┌─ INPUT FOR THIS TASK
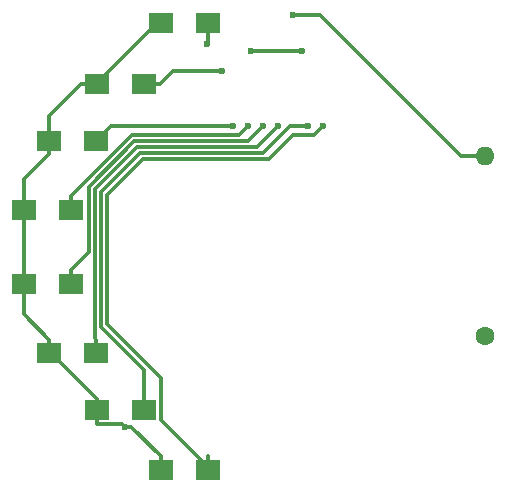
<source format=gbr>
G04 #@! TF.FileFunction,Copper,L1,Top,Signal*
%FSLAX46Y46*%
G04 Gerber Fmt 4.6, Leading zero omitted, Abs format (unit mm)*
G04 Created by KiCad (PCBNEW 4.0.6) date 04/30/18 18:34:21*
%MOMM*%
%LPD*%
G01*
G04 APERTURE LIST*
%ADD10C,0.100000*%
%ADD11R,2.000000X1.700000*%
%ADD12C,1.600000*%
%ADD13O,1.600000X1.600000*%
%ADD14C,0.600000*%
%ADD15C,0.300000*%
G04 APERTURE END LIST*
D10*
D11*
X-19726500Y-3171700D03*
X-15726500Y-3171700D03*
D12*
X19304000Y-7620000D03*
D13*
X19304000Y7620000D03*
D11*
X-8156400Y18868500D03*
X-4156400Y18868500D03*
X-19726500Y3079700D03*
X-15726500Y3079700D03*
X-8156400Y-18960500D03*
X-4156400Y-18960500D03*
X-13570200Y13742800D03*
X-9570200Y13742800D03*
X-17588500Y8954000D03*
X-13588500Y8954000D03*
X-17588500Y-9046000D03*
X-13588500Y-9046000D03*
X-13570200Y-13834800D03*
X-9570200Y-13834800D03*
D14*
X-11162500Y-15273800D03*
X-4241400Y17094600D03*
X-762000Y10160000D03*
X508000Y10160000D03*
X5598000Y10170000D03*
X-2936500Y14861300D03*
X-2022000Y10170000D03*
X1778000Y10160000D03*
X4318000Y10160000D03*
X3048000Y19558000D03*
X3810000Y16510000D03*
X-508000Y16576000D03*
D15*
X-17588500Y10104000D02*
X-17588500Y8954000D01*
X-17588500Y11024500D02*
X-17588500Y10104000D01*
X-14870200Y13742800D02*
X-17588500Y11024500D01*
X-13570200Y13742800D02*
X-14870200Y13742800D01*
X-19726500Y-5758000D02*
X-19726500Y-3171700D01*
X-17588500Y-7896000D02*
X-19726500Y-5758000D01*
X-17588500Y-9046000D02*
X-17588500Y-7896000D01*
X-19726500Y3079700D02*
X-19726500Y-3171700D01*
X-19726500Y5666000D02*
X-19726500Y3079700D01*
X-17588500Y7804000D02*
X-19726500Y5666000D01*
X-17588500Y8954000D02*
X-17588500Y7804000D01*
X-8156400Y18868500D02*
X-8306400Y18868500D01*
X-8156400Y18868500D02*
X-8306400Y18868500D01*
X-8306400Y18868500D02*
X-8444500Y18868500D01*
X-13570200Y-12914300D02*
X-13570200Y-13834800D01*
X-17438500Y-9046000D02*
X-13570200Y-12914300D01*
X-17588500Y-9046000D02*
X-17438500Y-9046000D01*
X-13570200Y-13834800D02*
X-13570200Y-15035100D01*
X-8156400Y-18960500D02*
X-8156400Y-17760200D01*
X-11401200Y-15035100D02*
X-11162500Y-15273800D01*
X-13570200Y-15035100D02*
X-11401200Y-15035100D01*
X-10642800Y-15273800D02*
X-8156400Y-17760200D01*
X-11162500Y-15273800D02*
X-10642800Y-15273800D01*
X-13432100Y13742800D02*
X-13501100Y13742800D01*
X-13501100Y13811900D02*
X-8444500Y18868500D01*
X-13501100Y13742800D02*
X-13501100Y13811900D01*
X-13501100Y13742800D02*
X-13570200Y13742800D01*
X-4156400Y18868500D02*
X-4156400Y17668200D01*
X-4156400Y17179600D02*
X-4241400Y17094600D01*
X-4156400Y17668200D02*
X-4156400Y17179600D01*
X-1539978Y9382022D02*
X-1061999Y9860001D01*
X-15726500Y4229744D02*
X-10574224Y9382022D01*
X-10574224Y9382022D02*
X-1539978Y9382022D01*
X-1061999Y9860001D02*
X-762000Y10160000D01*
X-15726500Y3079700D02*
X-15726500Y4229744D01*
X-14216011Y5033111D02*
X-14216011Y-511211D01*
X-10367113Y8882011D02*
X-14216011Y5033111D01*
X-15726500Y-2021700D02*
X-15726500Y-3171700D01*
X508000Y10160000D02*
X-769989Y8882011D01*
X-14216011Y-511211D02*
X-15726500Y-2021700D01*
X-769989Y8882011D02*
X-10367113Y8882011D01*
X3048000Y9398000D02*
X4826000Y9398000D01*
X4826000Y9398000D02*
X5598000Y10170000D01*
X1016000Y7366000D02*
X3048000Y9398000D01*
X-9652000Y7366000D02*
X1016000Y7366000D01*
X-12700000Y4318000D02*
X-9652000Y7366000D01*
X-12700000Y-6604000D02*
X-12700000Y4318000D01*
X-8128000Y-11176000D02*
X-12700000Y-6604000D01*
X-8128000Y-14732000D02*
X-8128000Y-11176000D01*
X-4156400Y-18703600D02*
X-8128000Y-14732000D01*
X-4156400Y-18960500D02*
X-4156400Y-18703600D01*
X-4156400Y-18960500D02*
X-4156400Y-17760200D01*
X-7101400Y14861300D02*
X-8219900Y13742800D01*
X-2936500Y14861300D02*
X-7101400Y14861300D01*
X-9570200Y13742800D02*
X-8219900Y13742800D01*
X-2022000Y10170000D02*
X-12372500Y10170000D01*
X-12372500Y10170000D02*
X-13588500Y8954000D01*
X-13588500Y-9046000D02*
X-13588500Y-7896000D01*
X-13588500Y-7896000D02*
X-13716000Y-7768500D01*
X-13716000Y-7768500D02*
X-13716000Y4826002D01*
X-13716000Y4826002D02*
X-10160002Y8382000D01*
X-10160002Y8382000D02*
X0Y8382000D01*
X0Y8382000D02*
X1778000Y10160000D01*
X-9570200Y-13834800D02*
X-9570200Y-10495800D01*
X508000Y7874000D02*
X2794000Y10160000D01*
X-9570200Y-10495800D02*
X-13208000Y-6858000D01*
X-13208000Y-6858000D02*
X-13208000Y4572000D01*
X-13208000Y4572000D02*
X-9906000Y7874000D01*
X2794000Y10160000D02*
X4318000Y10160000D01*
X-9906000Y7874000D02*
X508000Y7874000D01*
X5334000Y19558000D02*
X3048000Y19558000D01*
X17272000Y7620000D02*
X5334000Y19558000D01*
X19304000Y7620000D02*
X17272000Y7620000D01*
X-508000Y16576000D02*
X3744000Y16576000D01*
X3744000Y16576000D02*
X3810000Y16510000D01*
M02*

</source>
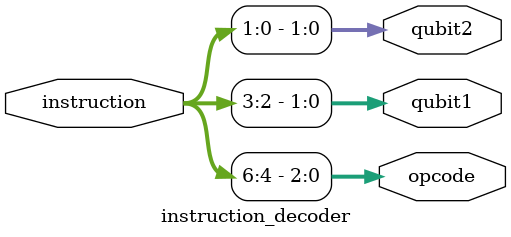
<source format=v>
module instruction_decoder (
    input [6:0] instruction,
    output reg [2:0] opcode,
    output reg [1:0] qubit1,
    output reg [1:0] qubit2
);
    always @(*) begin
        opcode  = instruction[6:4];
        qubit1  = instruction[3:2];
        qubit2  = instruction[1:0];
    end
endmodule

</source>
└─
**WORK ORDER**.
Without the images, output all the entries exactly as they stand.

**EXERCISE ANSWER**.
<source format=gbr>
G04 #@! TF.FileFunction,Copper,L1,Top,Signal*
%FSLAX46Y46*%
G04 Gerber Fmt 4.6, Leading zero omitted, Abs format (unit mm)*
G04 Created by KiCad (PCBNEW 4.0.6) date 04/30/18 18:34:21*
%MOMM*%
%LPD*%
G01*
G04 APERTURE LIST*
%ADD10C,0.100000*%
%ADD11R,2.000000X1.700000*%
%ADD12C,1.600000*%
%ADD13O,1.600000X1.600000*%
%ADD14C,0.600000*%
%ADD15C,0.300000*%
G04 APERTURE END LIST*
D10*
D11*
X-19726500Y-3171700D03*
X-15726500Y-3171700D03*
D12*
X19304000Y-7620000D03*
D13*
X19304000Y7620000D03*
D11*
X-8156400Y18868500D03*
X-4156400Y18868500D03*
X-19726500Y3079700D03*
X-15726500Y3079700D03*
X-8156400Y-18960500D03*
X-4156400Y-18960500D03*
X-13570200Y13742800D03*
X-9570200Y13742800D03*
X-17588500Y8954000D03*
X-13588500Y8954000D03*
X-17588500Y-9046000D03*
X-13588500Y-9046000D03*
X-13570200Y-13834800D03*
X-9570200Y-13834800D03*
D14*
X-11162500Y-15273800D03*
X-4241400Y17094600D03*
X-762000Y10160000D03*
X508000Y10160000D03*
X5598000Y10170000D03*
X-2936500Y14861300D03*
X-2022000Y10170000D03*
X1778000Y10160000D03*
X4318000Y10160000D03*
X3048000Y19558000D03*
X3810000Y16510000D03*
X-508000Y16576000D03*
D15*
X-17588500Y10104000D02*
X-17588500Y8954000D01*
X-17588500Y11024500D02*
X-17588500Y10104000D01*
X-14870200Y13742800D02*
X-17588500Y11024500D01*
X-13570200Y13742800D02*
X-14870200Y13742800D01*
X-19726500Y-5758000D02*
X-19726500Y-3171700D01*
X-17588500Y-7896000D02*
X-19726500Y-5758000D01*
X-17588500Y-9046000D02*
X-17588500Y-7896000D01*
X-19726500Y3079700D02*
X-19726500Y-3171700D01*
X-19726500Y5666000D02*
X-19726500Y3079700D01*
X-17588500Y7804000D02*
X-19726500Y5666000D01*
X-17588500Y8954000D02*
X-17588500Y7804000D01*
X-8156400Y18868500D02*
X-8306400Y18868500D01*
X-8156400Y18868500D02*
X-8306400Y18868500D01*
X-8306400Y18868500D02*
X-8444500Y18868500D01*
X-13570200Y-12914300D02*
X-13570200Y-13834800D01*
X-17438500Y-9046000D02*
X-13570200Y-12914300D01*
X-17588500Y-9046000D02*
X-17438500Y-9046000D01*
X-13570200Y-13834800D02*
X-13570200Y-15035100D01*
X-8156400Y-18960500D02*
X-8156400Y-17760200D01*
X-11401200Y-15035100D02*
X-11162500Y-15273800D01*
X-13570200Y-15035100D02*
X-11401200Y-15035100D01*
X-10642800Y-15273800D02*
X-8156400Y-17760200D01*
X-11162500Y-15273800D02*
X-10642800Y-15273800D01*
X-13432100Y13742800D02*
X-13501100Y13742800D01*
X-13501100Y13811900D02*
X-8444500Y18868500D01*
X-13501100Y13742800D02*
X-13501100Y13811900D01*
X-13501100Y13742800D02*
X-13570200Y13742800D01*
X-4156400Y18868500D02*
X-4156400Y17668200D01*
X-4156400Y17179600D02*
X-4241400Y17094600D01*
X-4156400Y17668200D02*
X-4156400Y17179600D01*
X-1539978Y9382022D02*
X-1061999Y9860001D01*
X-15726500Y4229744D02*
X-10574224Y9382022D01*
X-10574224Y9382022D02*
X-1539978Y9382022D01*
X-1061999Y9860001D02*
X-762000Y10160000D01*
X-15726500Y3079700D02*
X-15726500Y4229744D01*
X-14216011Y5033111D02*
X-14216011Y-511211D01*
X-10367113Y8882011D02*
X-14216011Y5033111D01*
X-15726500Y-2021700D02*
X-15726500Y-3171700D01*
X508000Y10160000D02*
X-769989Y8882011D01*
X-14216011Y-511211D02*
X-15726500Y-2021700D01*
X-769989Y8882011D02*
X-10367113Y8882011D01*
X3048000Y9398000D02*
X4826000Y9398000D01*
X4826000Y9398000D02*
X5598000Y10170000D01*
X1016000Y7366000D02*
X3048000Y9398000D01*
X-9652000Y7366000D02*
X1016000Y7366000D01*
X-12700000Y4318000D02*
X-9652000Y7366000D01*
X-12700000Y-6604000D02*
X-12700000Y4318000D01*
X-8128000Y-11176000D02*
X-12700000Y-6604000D01*
X-8128000Y-14732000D02*
X-8128000Y-11176000D01*
X-4156400Y-18703600D02*
X-8128000Y-14732000D01*
X-4156400Y-18960500D02*
X-4156400Y-18703600D01*
X-4156400Y-18960500D02*
X-4156400Y-17760200D01*
X-7101400Y14861300D02*
X-8219900Y13742800D01*
X-2936500Y14861300D02*
X-7101400Y14861300D01*
X-9570200Y13742800D02*
X-8219900Y13742800D01*
X-2022000Y10170000D02*
X-12372500Y10170000D01*
X-12372500Y10170000D02*
X-13588500Y8954000D01*
X-13588500Y-9046000D02*
X-13588500Y-7896000D01*
X-13588500Y-7896000D02*
X-13716000Y-7768500D01*
X-13716000Y-7768500D02*
X-13716000Y4826002D01*
X-13716000Y4826002D02*
X-10160002Y8382000D01*
X-10160002Y8382000D02*
X0Y8382000D01*
X0Y8382000D02*
X1778000Y10160000D01*
X-9570200Y-13834800D02*
X-9570200Y-10495800D01*
X508000Y7874000D02*
X2794000Y10160000D01*
X-9570200Y-10495800D02*
X-13208000Y-6858000D01*
X-13208000Y-6858000D02*
X-13208000Y4572000D01*
X-13208000Y4572000D02*
X-9906000Y7874000D01*
X2794000Y10160000D02*
X4318000Y10160000D01*
X-9906000Y7874000D02*
X508000Y7874000D01*
X5334000Y19558000D02*
X3048000Y19558000D01*
X17272000Y7620000D02*
X5334000Y19558000D01*
X19304000Y7620000D02*
X17272000Y7620000D01*
X-508000Y16576000D02*
X3744000Y16576000D01*
X3744000Y16576000D02*
X3810000Y16510000D01*
M02*

</source>
<source format=v>
module instruction_decoder (
    input [6:0] instruction,
    output reg [2:0] opcode,
    output reg [1:0] qubit1,
    output reg [1:0] qubit2
);
    always @(*) begin
        opcode  = instruction[6:4];
        qubit1  = instruction[3:2];
        qubit2  = instruction[1:0];
    end
endmodule

</source>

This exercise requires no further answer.